Des camions près du port de Beyrouth, le 18 mars 2021. Photo d'archives ANI
La Fédération nationale des syndicats d'ouvriers et employés au Liban (FENASOL) et le syndicat des transporteurs du port de Beyrouth ont annoncé que les conducteurs de camion du port observeront mardi dès la matin à 6h une grève générale, afin de réclamer un ajustement de leurs salaires pour faire face à la crise socio-économique qui ravage le Liban depuis près de deux ans.
"Nos salaires ne permettent plus de nourrir une seule bouche et nous vivons désormais sous le seuil de pauvreté", ont déploré les syndicats dans un communiqué publié lundi. Ils ont critiqué le fait qu'aucune initiative n'a été prise par les propriétaires des entreprises importatrices et agences chargées du dédouanement des produits pour ajuster les salaires des conducteurs du port, alors que de telles mesures ont été décidées pour les transporteurs publics.
Ils ont réclamé que les salaires soient payés en livres libanaises au taux du marché parallèle (qui tourne lundi autour de 19.200 LL pour un dollar) et non au taux fixe de 1.505 LL, avec des frais de déplacement réajustés et des aides à la scolarisation des enfants. "Nous aurons recours à des mesures d'escalade à partir de jeudi si nos revendications ne sont pas satisfaites", ont ajouté la Fédération nationale et le syndicat.

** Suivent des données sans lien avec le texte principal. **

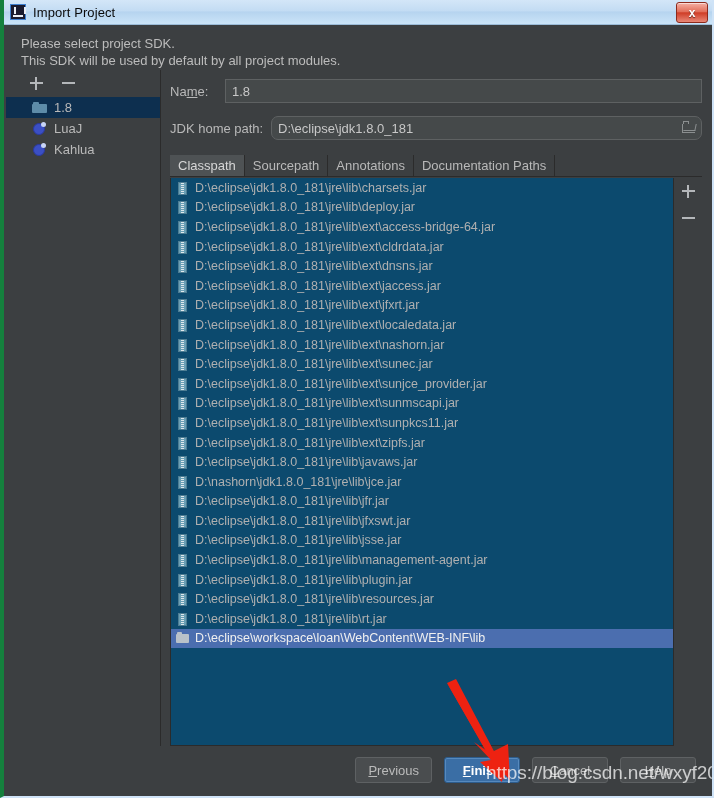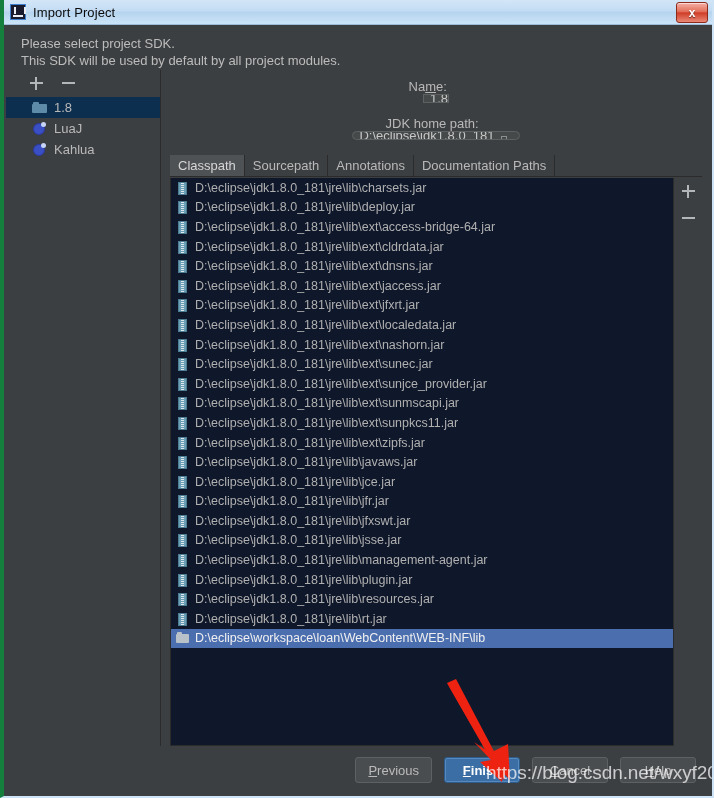--- a/index.html
+++ b/index.html
@@ -219,7 +219,6 @@
     align-items: center;
     height: 24px;
     margin-bottom: 13px;
-    flex-direction: column;
   }
   .field-label {
     font-size: 13px;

La crise au Liban, débutée à l'automne 2019 et exacerbée par l'inaction des dirigeants et la pandémie de coronavirus, est l'une des pires dans le monde depuis 1850, selon la Banque mondiale. Elle est marquée par une hyperinflation et une dépréciation rapide de la monnaie nationale, de graves pénuries d'électricité, de carburant et de médicaments ainsi que de certains aliments. Cet effondrement, qui impacte le fonctionnement de toutes les institutions du pays, a poussé 78% de la population sous le seuil de pauvreté, selon des chiffres de l'ONU.